All the data below needs to be retyped exactly as shown.

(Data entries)

■ ■ ■

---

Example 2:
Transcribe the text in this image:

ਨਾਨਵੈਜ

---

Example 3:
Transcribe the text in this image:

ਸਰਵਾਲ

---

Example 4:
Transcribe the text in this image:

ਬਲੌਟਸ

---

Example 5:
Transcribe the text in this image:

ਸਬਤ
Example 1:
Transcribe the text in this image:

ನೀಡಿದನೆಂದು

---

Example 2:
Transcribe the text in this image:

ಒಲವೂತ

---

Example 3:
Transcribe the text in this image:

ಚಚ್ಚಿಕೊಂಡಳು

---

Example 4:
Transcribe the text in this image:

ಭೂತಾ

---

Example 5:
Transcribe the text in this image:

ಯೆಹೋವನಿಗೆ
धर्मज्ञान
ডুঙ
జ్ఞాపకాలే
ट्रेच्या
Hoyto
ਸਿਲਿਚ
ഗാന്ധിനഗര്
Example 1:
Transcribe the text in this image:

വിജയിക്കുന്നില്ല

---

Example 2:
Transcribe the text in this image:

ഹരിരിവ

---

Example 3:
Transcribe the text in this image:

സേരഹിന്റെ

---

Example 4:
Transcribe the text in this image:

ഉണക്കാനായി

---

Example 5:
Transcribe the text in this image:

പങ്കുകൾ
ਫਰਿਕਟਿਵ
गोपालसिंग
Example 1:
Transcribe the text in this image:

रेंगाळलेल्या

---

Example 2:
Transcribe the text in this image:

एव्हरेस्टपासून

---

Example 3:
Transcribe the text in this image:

■ ■ ■

▸ Your response
---

Example 2:
Transcribe the text in this image:

ਨਾਨਵੈਜ

---

Example 3:
Transcribe the text in this image:

ਸਰਵਾਲ

---

Example 4:
Transcribe the text in this image:

ਬਲੌਟਸ

---

Example 5:
Transcribe the text in this image:

ਸਬਤ
Example 1:
Transcribe the text in this image:

ನೀಡಿದನೆಂದು

---

Example 2:
Transcribe the text in this image:

ಒಲವೂತ

---

Example 3:
Transcribe the text in this image:

ಚಚ್ಚಿಕೊಂಡಳು

---

Example 4:
Transcribe the text in this image:

ಭೂತಾ

---

Example 5:
Transcribe the text in this image:

ಯೆಹೋವನಿಗೆ
धर्मज्ञान
ডুঙ
జ్ఞాపకాలే
ट्रेच्या
Hoyto
ਸਿਲਿਚ
ഗാന്ധിനഗര്
Example 1:
Transcribe the text in this image:

വിജയിക്കുന്നില്ല

---

Example 2:
Transcribe the text in this image:

ഹരിരിവ

---

Example 3:
Transcribe the text in this image:

സേരഹിന്റെ

---

Example 4:
Transcribe the text in this image:

ഉണക്കാനായി

---

Example 5:
Transcribe the text in this image:

പങ്കുകൾ
ਫਰਿਕਟਿਵ
गोपालसिंग
Example 1:
Transcribe the text in this image:

रेंगाळलेल्या

---

Example 2:
Transcribe the text in this image:

एव्हरेस्टपासून

---

Example 3:
Transcribe the text in this image:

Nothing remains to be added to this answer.